Excerpt to read >>
· · ·

By Paul Iddon     Dec 21, 2012 in Politics
Syria's President-for-life Bashar al-Assad may cling to power for a longer period than is being anticipated and speculated.
Syria's hereditary President-for-life Bashar al-Assad's power and grip over territory in his country seems to be steadily diminishing. Nevertheless the dictator is still in power, and is still attacking his armed opponents in Homs, Aleppo and Hama respectively. Recent developments in the past few days has seen to his regime employing short range “Scud-type missiles” against his enemy. An alleged action which NATO's Secretary General Anders Fogh Rasmussen described as an “act of a desperate regime approaching collapse.”

· · ·

Actions to take >>
- A) Render this sentence from the Syria report into Spanish: "Nevertheless the dictator is still in power, and is still attacking his armed opponents in Homs, Aleppo and Hama respectively."
- B) According to the Syria report, who called the alleged missile use an "act of a desperate regime approaching collapse"?
- C) For each statement, say whether the Syria report agrees, and quote the words that decide it: (i) Assad's regime is said to have used short-range missiles against its enemy. (ii) Assad's grip over territory appears to be growing. (iii) Assad holds his office by inheritance.
The records can be left aside; nothing here depends on them.

· · ·

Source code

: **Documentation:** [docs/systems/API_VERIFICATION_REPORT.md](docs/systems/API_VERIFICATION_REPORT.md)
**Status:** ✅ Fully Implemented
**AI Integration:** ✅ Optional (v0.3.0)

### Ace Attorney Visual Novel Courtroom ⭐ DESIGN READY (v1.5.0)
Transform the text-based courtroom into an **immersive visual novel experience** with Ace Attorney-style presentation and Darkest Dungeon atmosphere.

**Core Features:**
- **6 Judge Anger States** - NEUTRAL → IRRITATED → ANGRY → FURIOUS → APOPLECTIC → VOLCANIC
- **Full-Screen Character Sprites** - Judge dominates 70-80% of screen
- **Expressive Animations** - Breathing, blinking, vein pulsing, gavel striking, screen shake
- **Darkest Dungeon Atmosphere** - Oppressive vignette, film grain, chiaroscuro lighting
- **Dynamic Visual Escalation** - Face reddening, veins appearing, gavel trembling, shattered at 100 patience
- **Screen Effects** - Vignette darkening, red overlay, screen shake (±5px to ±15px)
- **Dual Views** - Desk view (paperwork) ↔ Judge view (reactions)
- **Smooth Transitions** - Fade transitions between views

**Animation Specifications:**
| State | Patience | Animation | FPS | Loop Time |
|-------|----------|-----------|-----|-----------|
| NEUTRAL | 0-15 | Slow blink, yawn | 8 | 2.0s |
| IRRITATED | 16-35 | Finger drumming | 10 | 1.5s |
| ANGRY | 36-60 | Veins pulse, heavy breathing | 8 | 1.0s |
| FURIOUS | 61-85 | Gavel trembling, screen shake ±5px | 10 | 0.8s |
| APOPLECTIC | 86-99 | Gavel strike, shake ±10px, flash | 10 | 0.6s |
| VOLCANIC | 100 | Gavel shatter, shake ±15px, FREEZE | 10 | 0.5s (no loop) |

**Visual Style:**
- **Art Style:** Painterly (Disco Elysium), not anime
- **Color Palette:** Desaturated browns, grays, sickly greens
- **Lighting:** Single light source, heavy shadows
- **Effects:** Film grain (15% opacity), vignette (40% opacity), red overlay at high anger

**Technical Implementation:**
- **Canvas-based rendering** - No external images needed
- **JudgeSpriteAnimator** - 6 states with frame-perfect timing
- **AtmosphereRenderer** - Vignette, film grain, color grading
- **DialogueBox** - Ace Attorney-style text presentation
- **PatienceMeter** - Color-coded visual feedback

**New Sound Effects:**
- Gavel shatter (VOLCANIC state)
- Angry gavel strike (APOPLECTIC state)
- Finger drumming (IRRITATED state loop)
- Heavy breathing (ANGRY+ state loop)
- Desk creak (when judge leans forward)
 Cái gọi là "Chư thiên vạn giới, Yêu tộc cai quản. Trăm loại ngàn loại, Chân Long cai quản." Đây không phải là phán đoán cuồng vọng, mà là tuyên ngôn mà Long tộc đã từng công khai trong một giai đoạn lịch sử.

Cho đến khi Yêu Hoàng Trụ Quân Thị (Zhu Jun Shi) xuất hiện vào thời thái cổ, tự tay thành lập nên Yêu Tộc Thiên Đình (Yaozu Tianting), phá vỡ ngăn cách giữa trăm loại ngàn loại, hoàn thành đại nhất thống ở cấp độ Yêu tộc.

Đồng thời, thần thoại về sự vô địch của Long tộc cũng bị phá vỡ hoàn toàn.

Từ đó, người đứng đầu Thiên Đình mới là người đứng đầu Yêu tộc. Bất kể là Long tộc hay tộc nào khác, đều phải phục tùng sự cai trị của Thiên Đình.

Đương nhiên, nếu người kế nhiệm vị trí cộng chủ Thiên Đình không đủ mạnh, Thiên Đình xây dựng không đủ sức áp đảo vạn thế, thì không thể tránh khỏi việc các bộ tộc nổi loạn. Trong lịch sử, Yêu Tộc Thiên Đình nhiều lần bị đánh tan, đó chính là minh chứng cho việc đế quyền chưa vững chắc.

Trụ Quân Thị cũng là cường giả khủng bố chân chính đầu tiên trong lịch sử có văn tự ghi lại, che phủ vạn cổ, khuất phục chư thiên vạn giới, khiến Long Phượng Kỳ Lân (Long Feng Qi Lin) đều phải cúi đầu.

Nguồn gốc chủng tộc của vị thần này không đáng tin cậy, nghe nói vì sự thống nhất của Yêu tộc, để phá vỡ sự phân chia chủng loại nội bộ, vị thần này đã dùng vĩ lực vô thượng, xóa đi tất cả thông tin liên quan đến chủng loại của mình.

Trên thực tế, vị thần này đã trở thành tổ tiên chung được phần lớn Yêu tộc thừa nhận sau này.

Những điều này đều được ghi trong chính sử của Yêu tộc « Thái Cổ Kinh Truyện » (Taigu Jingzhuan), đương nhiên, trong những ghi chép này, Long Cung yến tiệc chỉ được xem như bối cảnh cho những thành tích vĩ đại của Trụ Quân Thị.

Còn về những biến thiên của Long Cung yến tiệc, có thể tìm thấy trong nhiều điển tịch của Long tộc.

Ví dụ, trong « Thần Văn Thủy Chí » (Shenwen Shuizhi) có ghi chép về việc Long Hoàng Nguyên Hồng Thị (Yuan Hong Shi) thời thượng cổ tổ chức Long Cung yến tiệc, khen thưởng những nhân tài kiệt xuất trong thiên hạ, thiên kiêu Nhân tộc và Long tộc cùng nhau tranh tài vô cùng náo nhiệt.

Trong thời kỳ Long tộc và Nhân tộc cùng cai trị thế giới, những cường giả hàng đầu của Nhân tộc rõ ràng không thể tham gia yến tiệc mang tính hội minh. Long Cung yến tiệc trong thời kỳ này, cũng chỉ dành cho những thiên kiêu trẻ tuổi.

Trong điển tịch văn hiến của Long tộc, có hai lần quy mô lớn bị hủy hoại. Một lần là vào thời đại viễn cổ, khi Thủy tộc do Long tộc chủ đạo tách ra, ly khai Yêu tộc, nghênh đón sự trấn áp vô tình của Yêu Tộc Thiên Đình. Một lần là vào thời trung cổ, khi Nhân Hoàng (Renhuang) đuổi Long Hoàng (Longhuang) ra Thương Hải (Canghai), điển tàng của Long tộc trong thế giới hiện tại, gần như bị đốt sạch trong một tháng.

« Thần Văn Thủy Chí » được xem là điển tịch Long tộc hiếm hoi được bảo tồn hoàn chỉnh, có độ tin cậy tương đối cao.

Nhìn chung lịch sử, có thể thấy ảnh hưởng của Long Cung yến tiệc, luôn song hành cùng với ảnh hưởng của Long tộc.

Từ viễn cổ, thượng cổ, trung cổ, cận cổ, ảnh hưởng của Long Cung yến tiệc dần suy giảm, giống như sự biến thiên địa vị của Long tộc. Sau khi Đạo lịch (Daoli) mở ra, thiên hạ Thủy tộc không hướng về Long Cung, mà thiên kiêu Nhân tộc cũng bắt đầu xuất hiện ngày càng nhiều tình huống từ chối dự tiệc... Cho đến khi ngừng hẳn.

· · ·

Exercise results >>
- A) Sin embargo, el dictador sigue en el poder y continúa atacando a sus opositores armados en Homs, Alepo y Hama, respectivamente.

- B) NATO's Secretary General Anders Fogh Rasmussen.

- C)
(i) Yes: "his regime employing short range “Scud-type missiles” against his enemy"
(ii) No: "power and grip over territory in his country seems to be steadily diminishing"
(iii) Yes: "Syria's hereditary President-for-life Bashar al-Assad"